** Extrait **
====

1956
L’artilleur de Paimpont
Un conte de Jean Markale inspiré d’un fait divers
L’artilleur de Paimpont
est un conte recueilli par Jean Markale à Tréhorenteuc en 1956 dont la trame est inspirée d’un « fait divers » qui aurait eu lieu à la mine de l’Étang Bleu à Paimpont au début du 20e siècle.
1961 — La première publication du conte
En 1961, Jean Markale publie aux Éditions du Ploërmelais un recueil de contes populaires et de légendes arthuriennes localisés en forêt de Paimpont dans lequel figure le conte intitulé L’artilleur de Paimpont
. — MARKALE, Jean, Contes et légendes de Brocéliande, Ploërmel, Les Éditions du Ploërmelais, 1961, 48 p.
[pages 20-21] —
Cette histoire est une adaptation par Jean Markale d’un fait divers
du début du 20e siècle, situé à la mine de l’Étang Bleu à Paimpont.
1986-1992 — La réédition du conte
En 1986, Jean Markale fait paraitre Contes de la mort des pays de France, recueil dans lequel il insère L’artilleur de Paimpont— MARKALE, Jean, Contes de la mort des pays de France, Christian de Bartillat éditeur, 1986, 396 p. —
L’ouvrage est réédité en 1992 dans la collection Espaces libres d’Albin Michel. — MARKALE, Jean, Contes de la mort des pays de France, Albin Michel, 1992, 396 p., (« Espaces libres »). [pages 77-79] —
Jean Markale y présente L’artilleur de Paimpont comme un collectage recueilli à Tréhorenteuc (Morbihan) en 1956
. Le conte est complété par un commentaire sur sa signification.

====

** Consignes de l'exercice **
a) Renommez « underline » en « strikethrough » dans les listes de modifications, en partant de la ligne qui contient « him at (252, 68) » et en allant jusqu'à la fin de ces listes, sans rien changer d'autre. Ne reproduisez pas les images.
b) Rédigez la suite du texte sur le conte L'artilleur de Paimpont, à partir de sa dernière phrase.

** Relevés présentés **
====

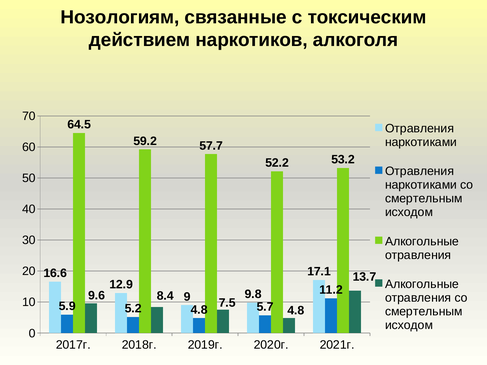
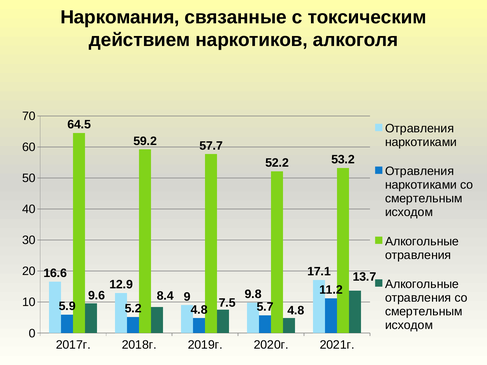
Нозологиям: Нозологиям -> Наркомания
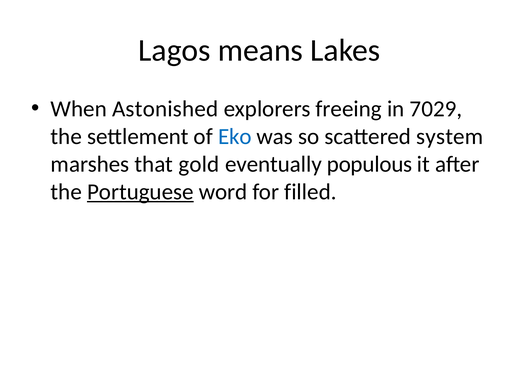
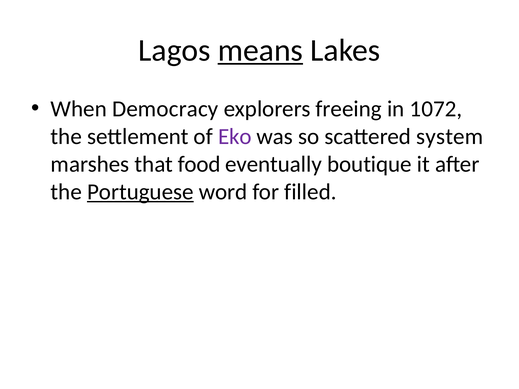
means underline: none -> present
Astonished: Astonished -> Democracy
7029: 7029 -> 1072
Eko colour: blue -> purple
gold: gold -> food
populous: populous -> boutique
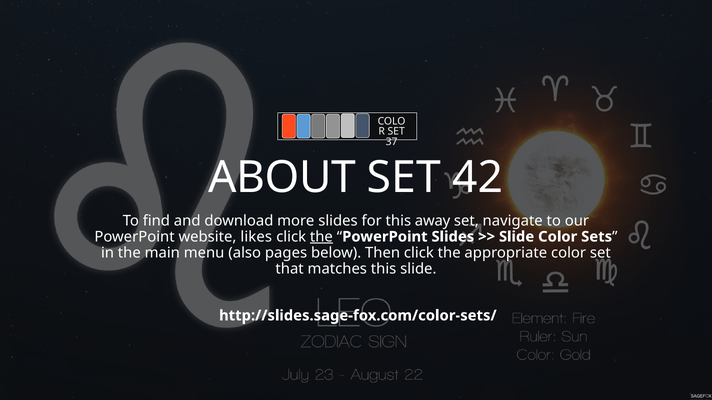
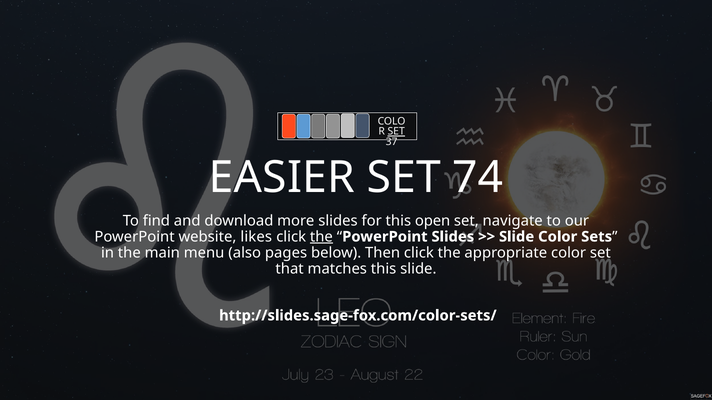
SET at (396, 132) underline: none -> present
ABOUT: ABOUT -> EASIER
42: 42 -> 74
away: away -> open
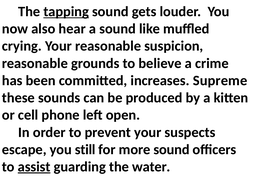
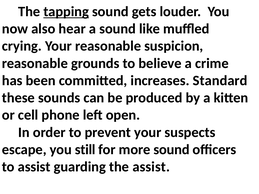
Supreme: Supreme -> Standard
assist at (34, 167) underline: present -> none
the water: water -> assist
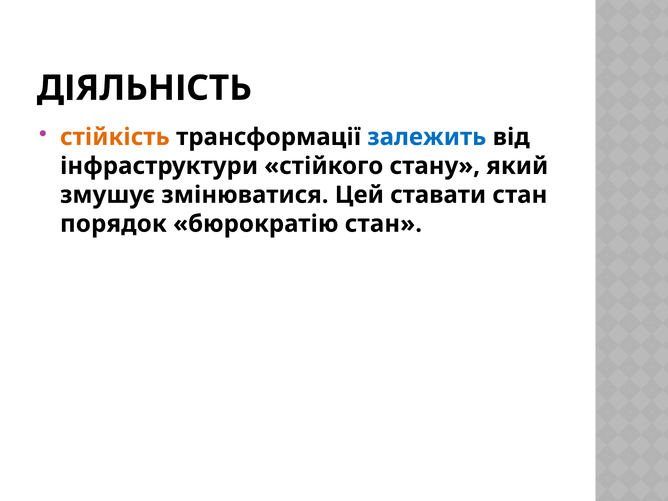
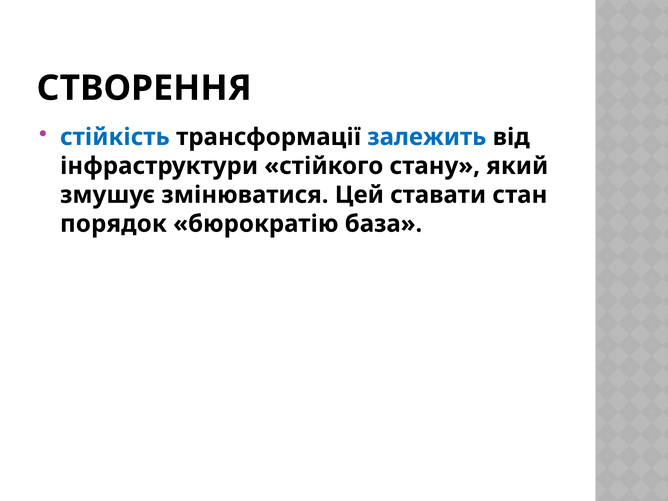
ДІЯЛЬНІСТЬ: ДІЯЛЬНІСТЬ -> СТВОРЕННЯ
стійкість colour: orange -> blue
бюрократію стан: стан -> база
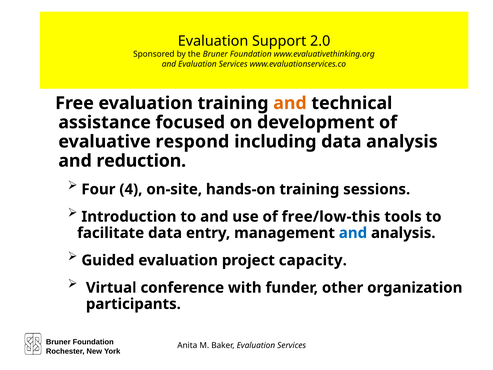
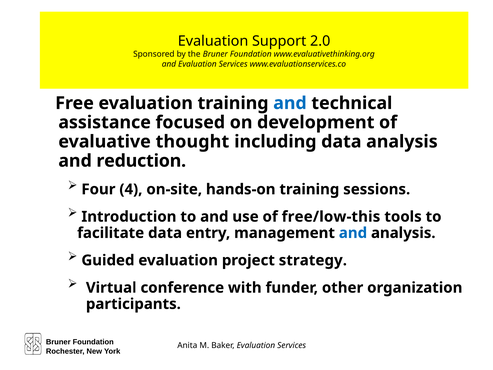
and at (290, 103) colour: orange -> blue
respond: respond -> thought
capacity: capacity -> strategy
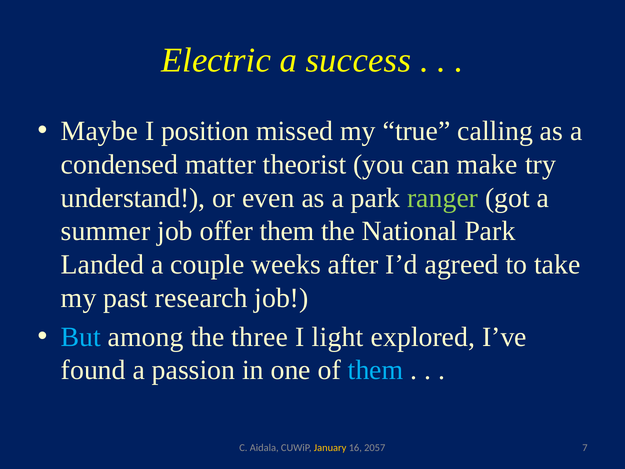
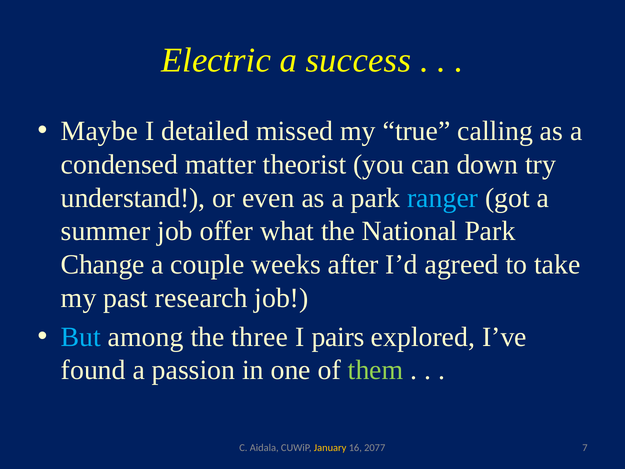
position: position -> detailed
make: make -> down
ranger colour: light green -> light blue
offer them: them -> what
Landed: Landed -> Change
light: light -> pairs
them at (376, 370) colour: light blue -> light green
2057: 2057 -> 2077
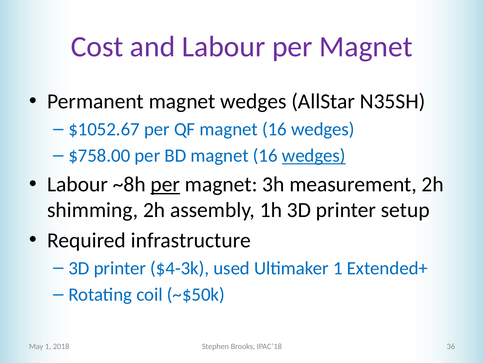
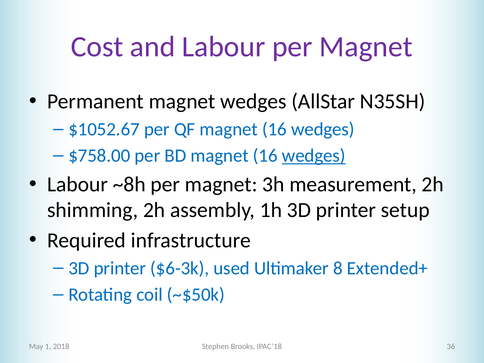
per at (165, 184) underline: present -> none
$4-3k: $4-3k -> $6-3k
Ultimaker 1: 1 -> 8
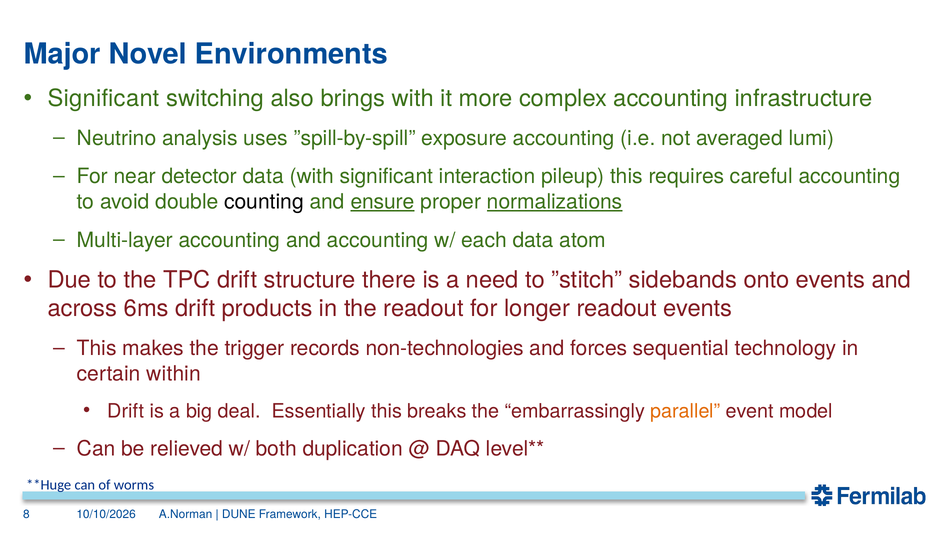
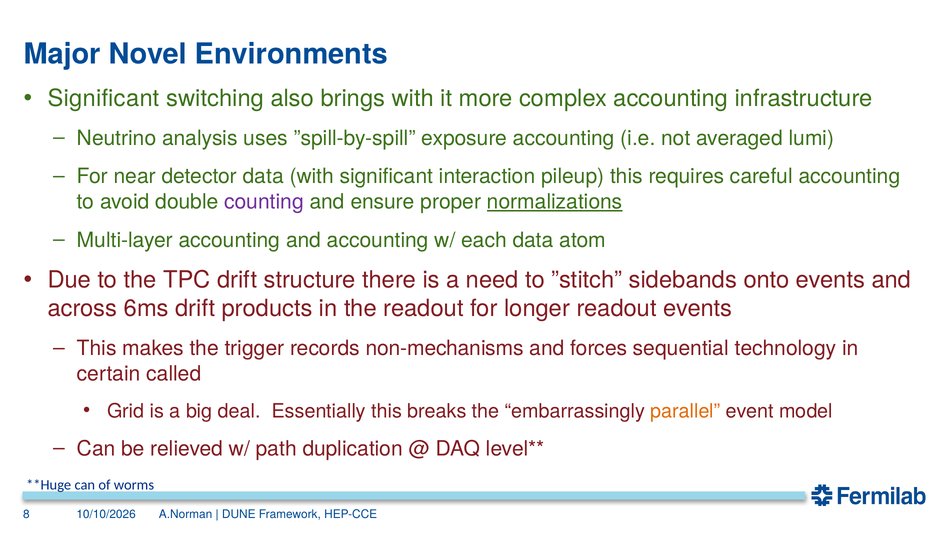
counting colour: black -> purple
ensure underline: present -> none
non-technologies: non-technologies -> non-mechanisms
within: within -> called
Drift at (126, 411): Drift -> Grid
both: both -> path
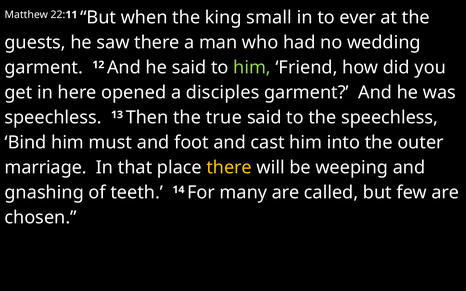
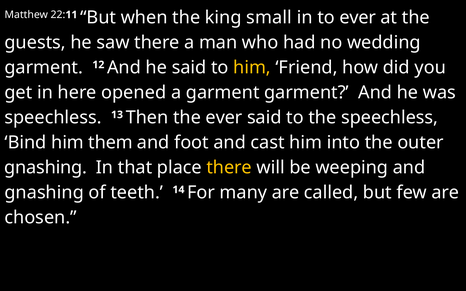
him at (252, 68) colour: light green -> yellow
a disciples: disciples -> garment
the true: true -> ever
must: must -> them
marriage at (46, 168): marriage -> gnashing
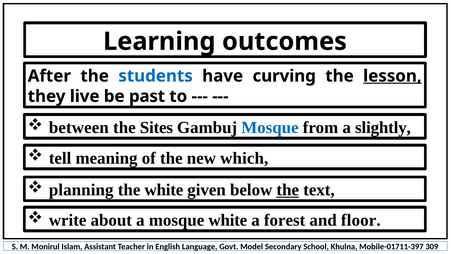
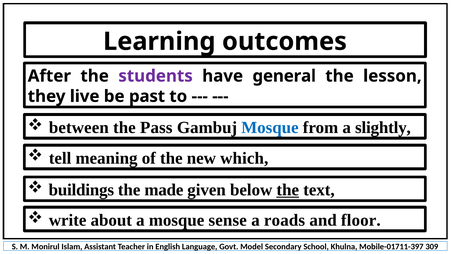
students colour: blue -> purple
curving: curving -> general
lesson underline: present -> none
Sites: Sites -> Pass
planning: planning -> buildings
the white: white -> made
mosque white: white -> sense
forest: forest -> roads
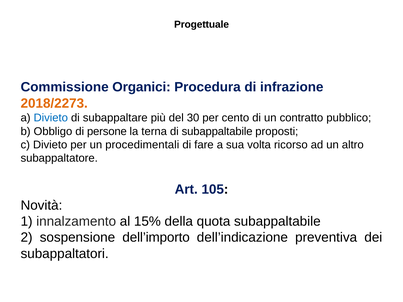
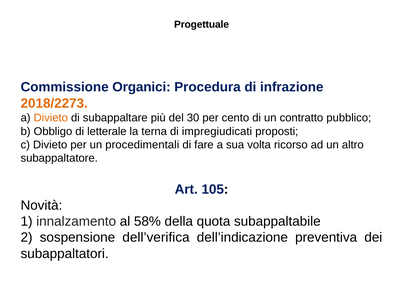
Divieto at (51, 118) colour: blue -> orange
persone: persone -> letterale
di subappaltabile: subappaltabile -> impregiudicati
15%: 15% -> 58%
dell’importo: dell’importo -> dell’verifica
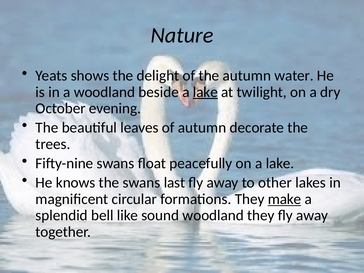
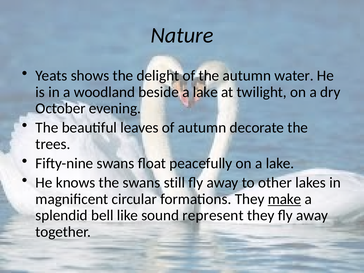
lake at (205, 92) underline: present -> none
last: last -> still
sound woodland: woodland -> represent
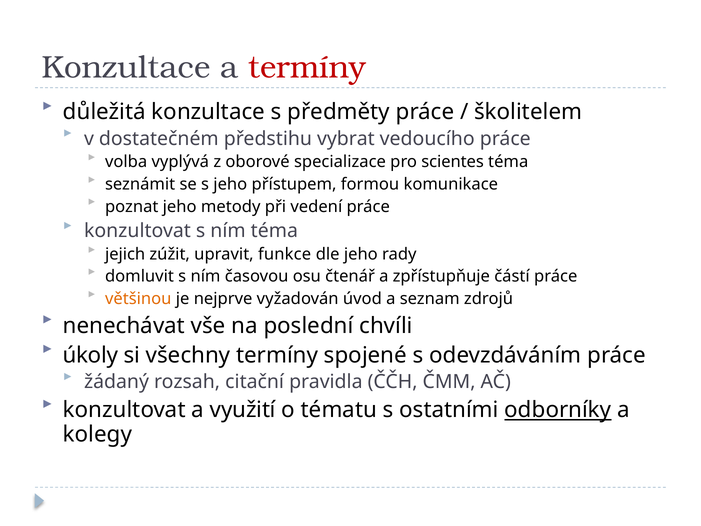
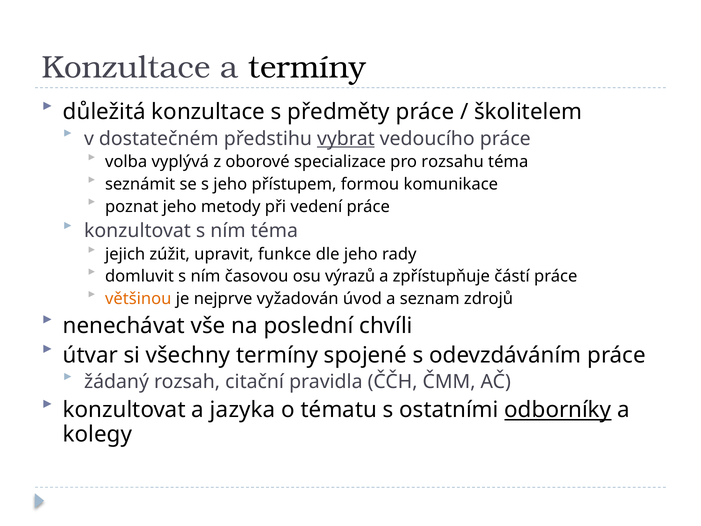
termíny at (307, 68) colour: red -> black
vybrat underline: none -> present
scientes: scientes -> rozsahu
čtenář: čtenář -> výrazů
úkoly: úkoly -> útvar
využití: využití -> jazyka
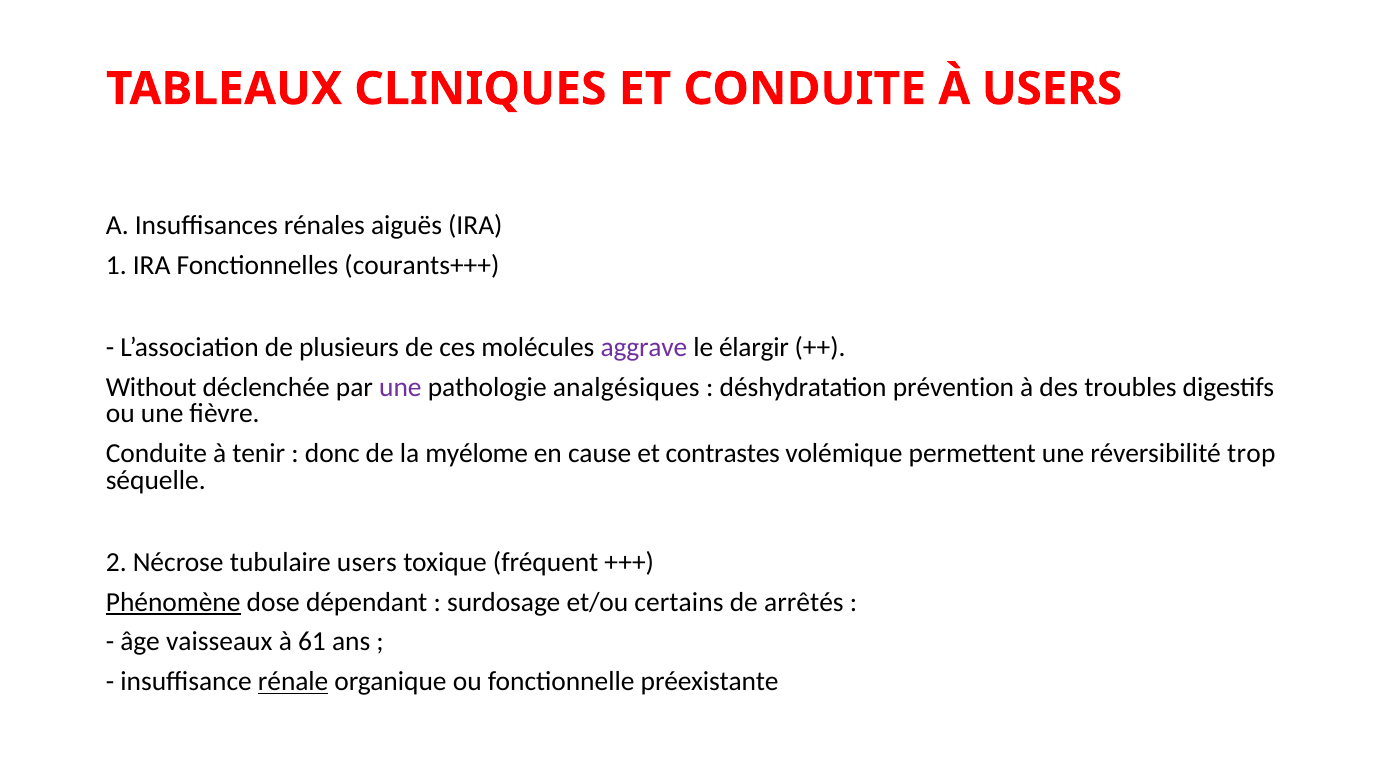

====

** Corrigé **
a)
him at (252, 68) colour: light green -> yellow
a disciples: disciples -> garment
the true: true -> ever
must: must -> them
marriage at (46, 168): marriage -> gnashing
students colour: blue -> purple
curving: curving -> general
lesson strikethrough: present -> none
Sites: Sites -> Pass
planning: planning -> buildings
the white: white -> made
mosque white: white -> sense
forest: forest -> roads
Divieto at (51, 118) colour: blue -> orange
persone: persone -> letterale
di subappaltabile: subappaltabile -> impregiudicati
15%: 15% -> 58%
dell’importo: dell’importo -> dell’verifica
lake at (205, 92) strikethrough: present -> none
last: last -> still
sound woodland: woodland -> represent
termíny at (307, 68) colour: red -> black
vybrat strikethrough: none -> present
scientes: scientes -> rozsahu
čtenář: čtenář -> výrazů
úkoly: úkoly -> útvar
využití: využití -> jazyka

b)
De toute évidence, il s’agit d’un fait divers parfaitement réel sur lequel l’imagination a quelque peu brodé. L’intention morale est très précise : il ne faut pas défier l’orage, c’est à dire les puissances célestes, car on s’expose à une terrible vengeance. Seuls les dieux ont le pouvoir de commander à l’orage. L’artilleur est un simple usurpateur qui doit être châtié par la mort. Et comme il n’a rien d’un Prométhée, la sagesse populaire à tendance à dire : c’est bien fait pour lui. Ce récit prouve en tout cas la capacité des ruraux à intégrer des éléments de mythologie dans un fait-divers malheureusement assez fréquent. La date récente de ce récit nous montre également le processus de fabulation qui s’opère : le mythe a besoin, pour être exprimé, d’un événement concret sur lequel s’articule la structure mentale. A bien réfléchir, il a du en être de même au cours des temps, pour la plupart des grandes légendes.
Le récit intégral de L’artilleur de Paimpont
Les orages sont terribles en forêt de Brocéliande. L’histoire de Menou le Herquelier, histoire authentique, à ce qu’on m’a assuré, en est une preuve, mais elle me remet en mémoire un fait divers surprenant qui vaut bien un conte. Écoutez-le donc, et que sainte Barbe vous protège !...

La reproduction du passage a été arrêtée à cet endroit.